Fact: The 1988 carbon 14 dating used invalid samples snipped from a discrete medieval repair. Furthermore, kinetics constants for the loss of vanillin from lignin indicates that the cloth is at least twice as old as the dates determined by the carbon 14 dating with the faulty samples.

By some estimates, from examination of documenting photographs, there is sufficient new thread (about 60%) to allow adjusting the cloth's date to approximately the first century.

Fact: The images are formed by a brownish, complex conjugated carbon substance within a carbohydrate layer of starch fractions no thicker than 1/100 the diameter of a human hair.

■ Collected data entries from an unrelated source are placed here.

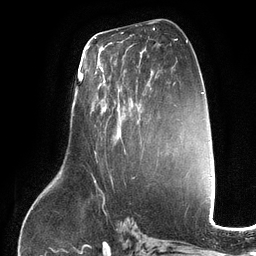
Breast MRI (dynamic contrast-enhanced), one axial slice; slice 66 of 134 in the series (ordered by position); cropped to one breast; dynamic contrast-enhanced series, time point 2 of 6 at this slice position (early post-contrast); 3 T; TE 2.7 ms, TR 6.5 ms; 1.2 mm slice thickness; 256 × 256 image matrix, field of view 200 × 200 mm. Female patient.
Annotated regions visible in this slice (semi-automatic segmentation, software-assisted and operator-edited):
- enhancing-tissue mask used for the functional tumour volume (all voxels passing the contrast-enhancement thresholds inside the analysis volume; usually the tumour): box from (x=96, y=62) to (x=150, y=152) px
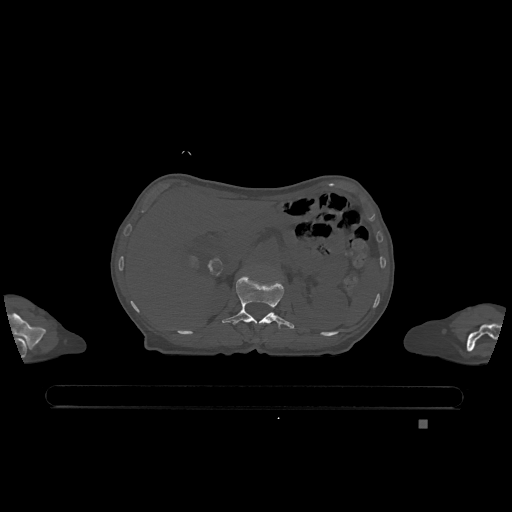
CT including the spine, one axial slice. Position 472 of 1317 along the scan axis. Bone window (W 1800 / L 400 HU). 0.5 mm slice thickness. 512 × 512 image matrix, field of view 500 × 500 mm. Patient: female, 74 years. Case-level facts recorded for this patient, not image findings: primary cancer: lung.
Outlined on this slice (semi-automatic segmentation, software-assisted and operator-edited):
- L1 vertebra: bounding box (x1, y1, x2, y2) in pixels: (222, 275, 294, 329)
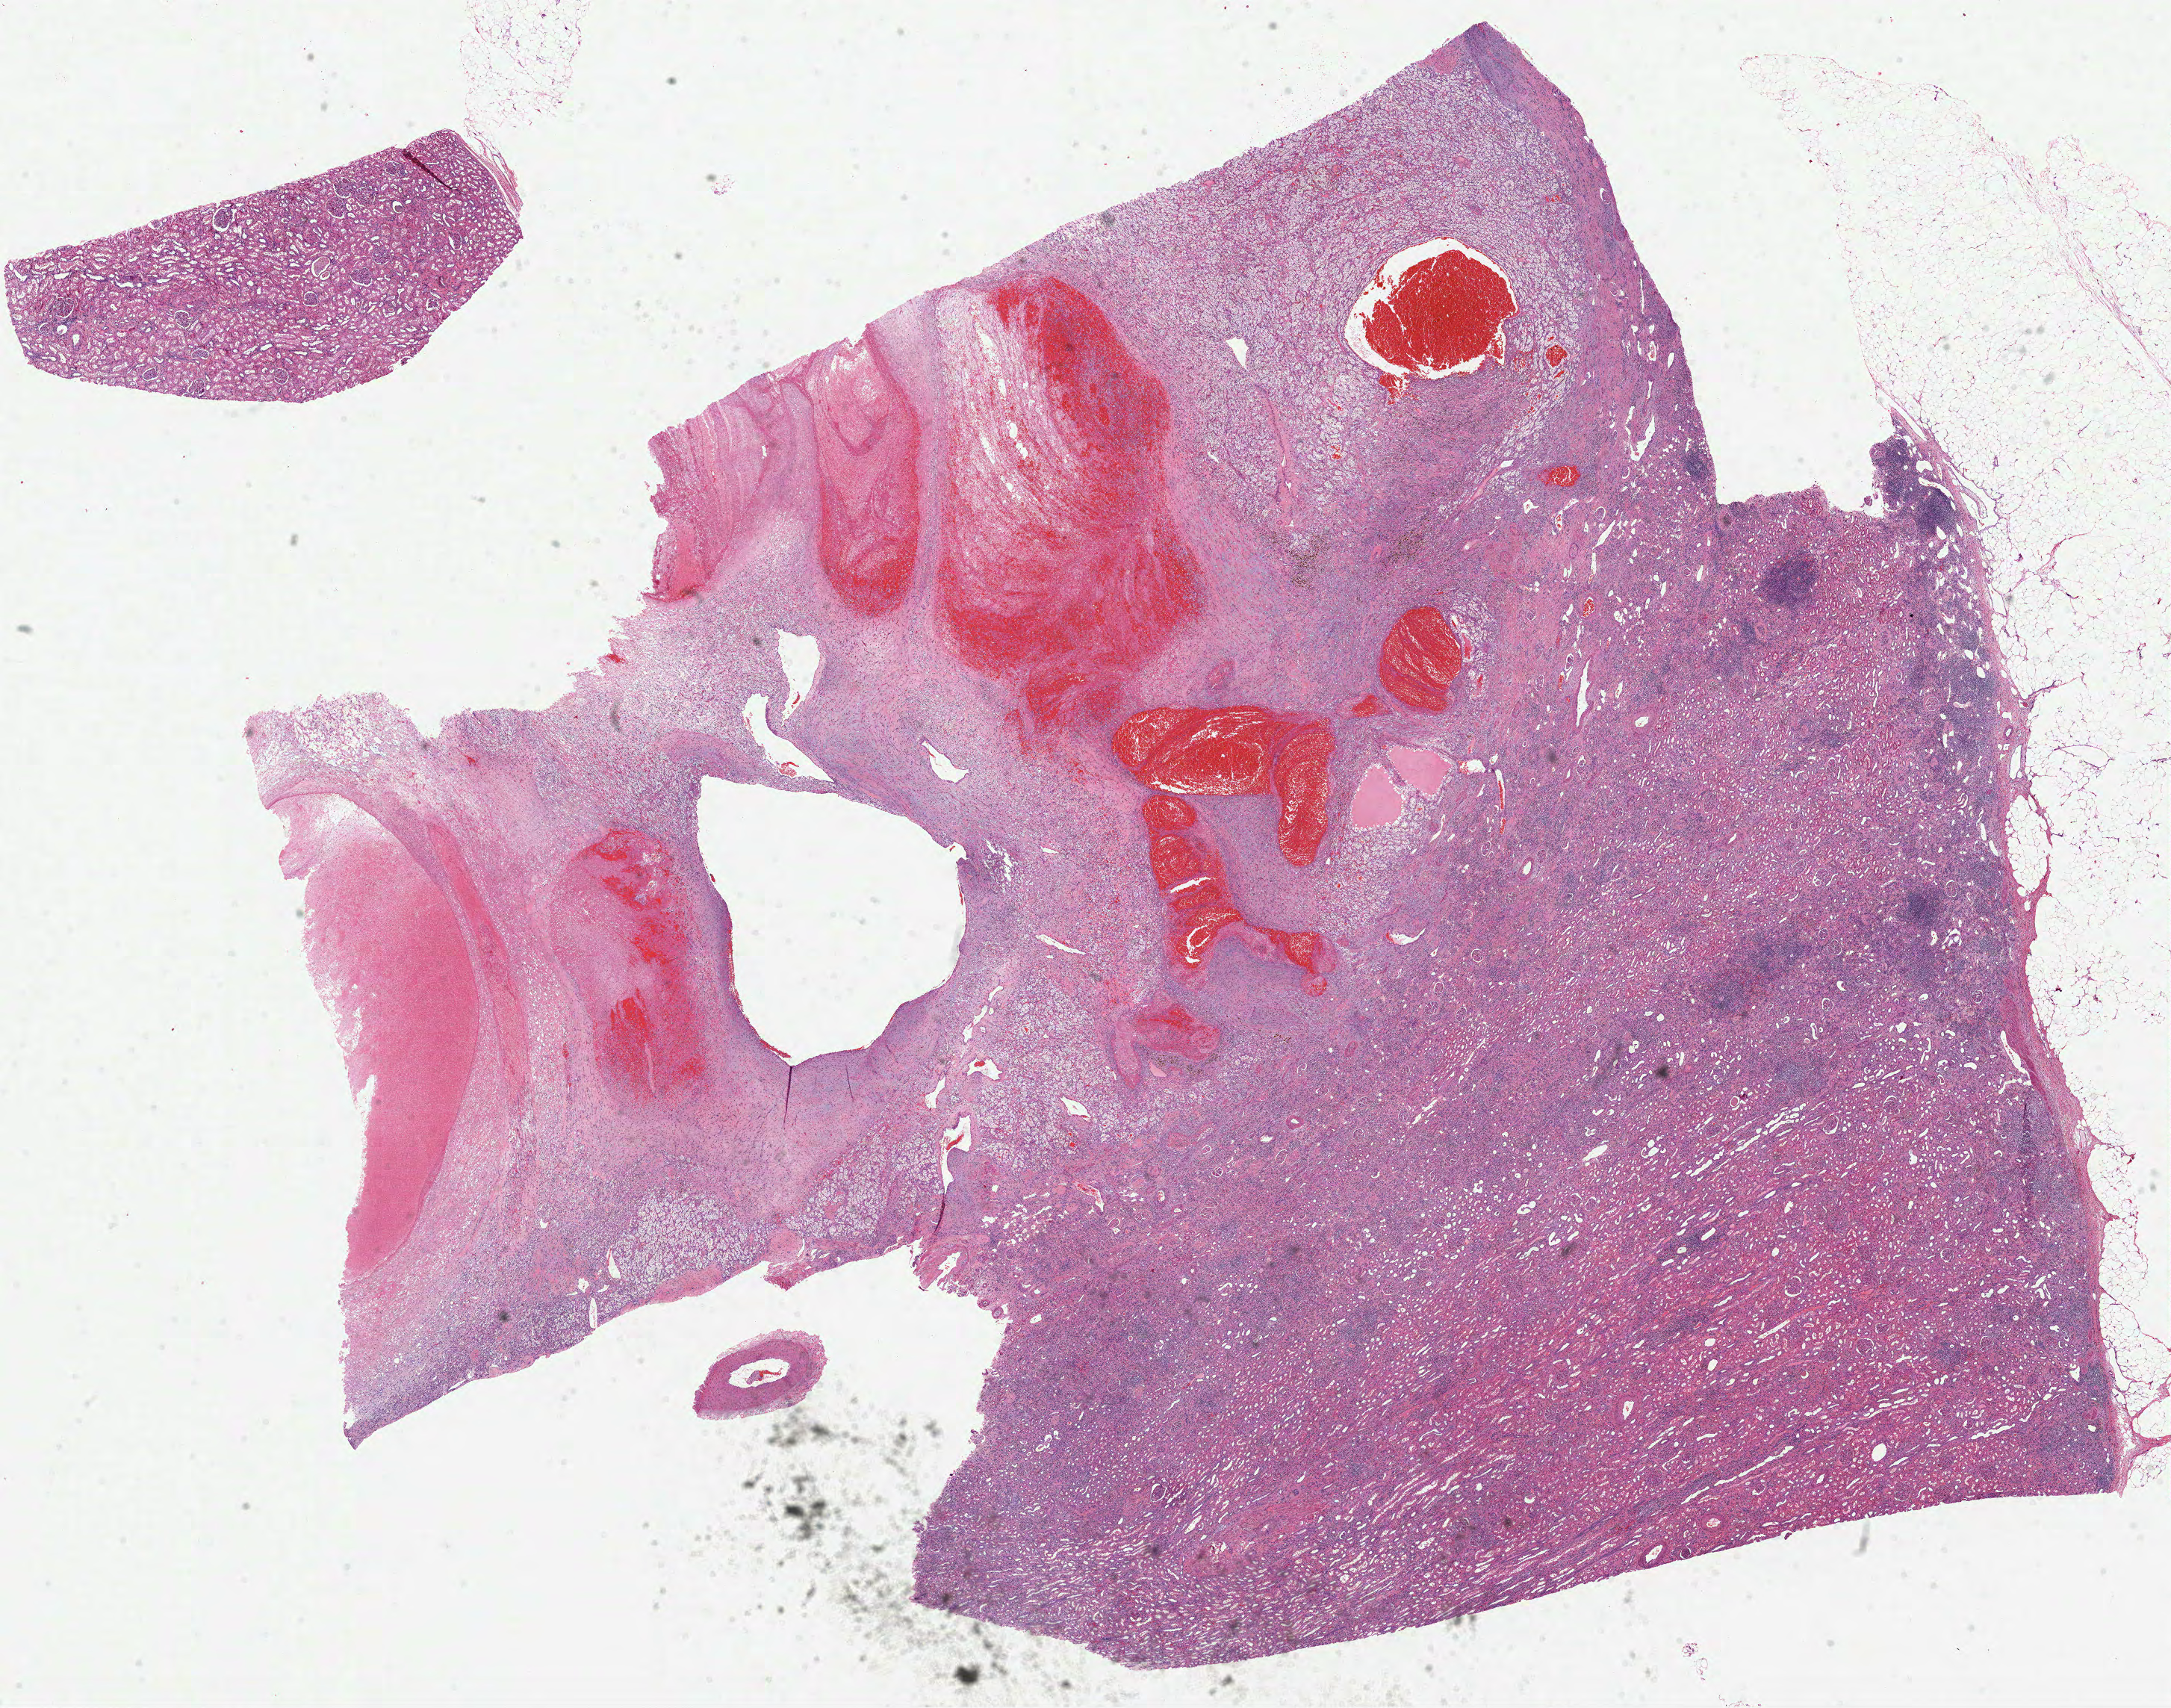
Whole-slide histology image, H&E — low-resolution overview of the scanned area, about 23.4 x 18.4 mm (from a 40x scan). FFPE section. Primary tumour sample from the kidney. Male patient; age at initial diagnosis 54 years. Histologic grade: G2 (moderately differentiated).
AJCC pathologic stage: III (6th edition). TNM: T3a N0 M0. Diagnosis: Clear cell adenocarcinoma, NOS.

The images are probably the product of an amino/carbonyl reaction.

Fact: The bloodstains are real blood. The blood is unusually red for old blood.

The blood probably stayed red and did not turn black as blood normally does because trace chemicals found in the starch fractions are hemolytic. Also, the blood is rich in bilirubin, a bile pigment produced when a human body is under severe traumatic stress. Bilirubin is bright red and stays red.

Fact: There is a faint, superficial face image on the back of the cloth.

This supports the hypothesis of an amino/carbonyl reaction.

Fact: There are sufficient descriptive historical records to suggest that the Shroud of Turin is the Edessa cloth (ca. before 544 to 944 CE) and the Bucoleon Palace grave cloth of Constantinople (ca. 944 - 1204).

Fragmentary evidence suggests that the Edessa Cloth originated in Jerusalem in the 1st century and that it is the burial cloth of Jesus of Nazareth.